REQUIRED ACTION: Shift the data from the start up to and including the line with "right knee: (228, 192, 7)": write out every line again, adding 46 to each of the three numbers in every (x, y, d) keypoint triple and leaving the boxes unchanged. Omit the pictures.

------------------------------------

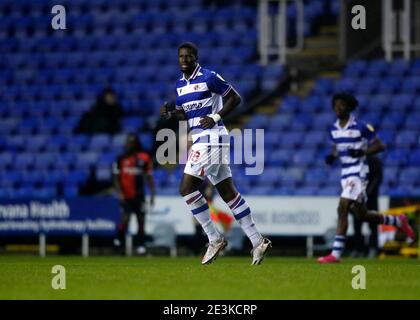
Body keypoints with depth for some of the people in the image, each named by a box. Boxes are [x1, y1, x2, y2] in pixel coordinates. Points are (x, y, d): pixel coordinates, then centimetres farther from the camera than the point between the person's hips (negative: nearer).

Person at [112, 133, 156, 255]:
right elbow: (116, 178, 3)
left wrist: (152, 195, 3)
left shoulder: (144, 158, 2)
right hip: (126, 196, -2)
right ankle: (119, 241, 3)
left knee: (141, 221, 4)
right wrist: (120, 193, -7)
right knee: (125, 219, -13)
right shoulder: (121, 159, 0)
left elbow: (149, 178, 6)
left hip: (139, 196, 2)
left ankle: (141, 245, 11)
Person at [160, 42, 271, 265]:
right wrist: (169, 114, 1)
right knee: (228, 192, 7)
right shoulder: (180, 84, 15)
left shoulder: (209, 78, -9)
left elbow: (235, 98, -7)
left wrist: (215, 117, -16)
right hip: (199, 139, 8)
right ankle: (257, 242, 10)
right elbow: (183, 114, 22)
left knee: (187, 188, -13)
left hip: (211, 137, -8)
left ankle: (214, 239, -6)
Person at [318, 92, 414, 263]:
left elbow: (380, 146, -6)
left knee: (342, 209, -17)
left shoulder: (361, 127, -11)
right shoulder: (334, 129, 9)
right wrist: (332, 156, 1)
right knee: (362, 215, 13)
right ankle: (399, 221, 36)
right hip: (345, 174, 8)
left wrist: (361, 152, -20)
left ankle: (336, 253, -17)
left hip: (358, 172, -8)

------------------------------------

ANSWER TO THIS EXERCISE:
Body keypoints with depth for some of the people in the image, each named by a box. Boxes are [x1, y1, x2, y2] in pixel coordinates. Points are (x, y, d): pixel coordinates, then centimetres farther from the camera than the point between the person's hips (negative: nearer).

Person at [112, 133, 156, 255]:
right elbow: (162, 224, 49)
left wrist: (198, 241, 49)
left shoulder: (190, 204, 48)
right hip: (172, 242, 44)
right ankle: (165, 287, 49)
left knee: (187, 267, 50)
right wrist: (166, 239, 39)
right knee: (171, 265, 33)
right shoulder: (167, 205, 46)
left elbow: (195, 224, 52)
left hip: (185, 242, 48)
left ankle: (187, 291, 57)
Person at [160, 42, 271, 265]:
right wrist: (215, 160, 47)
right knee: (274, 238, 53)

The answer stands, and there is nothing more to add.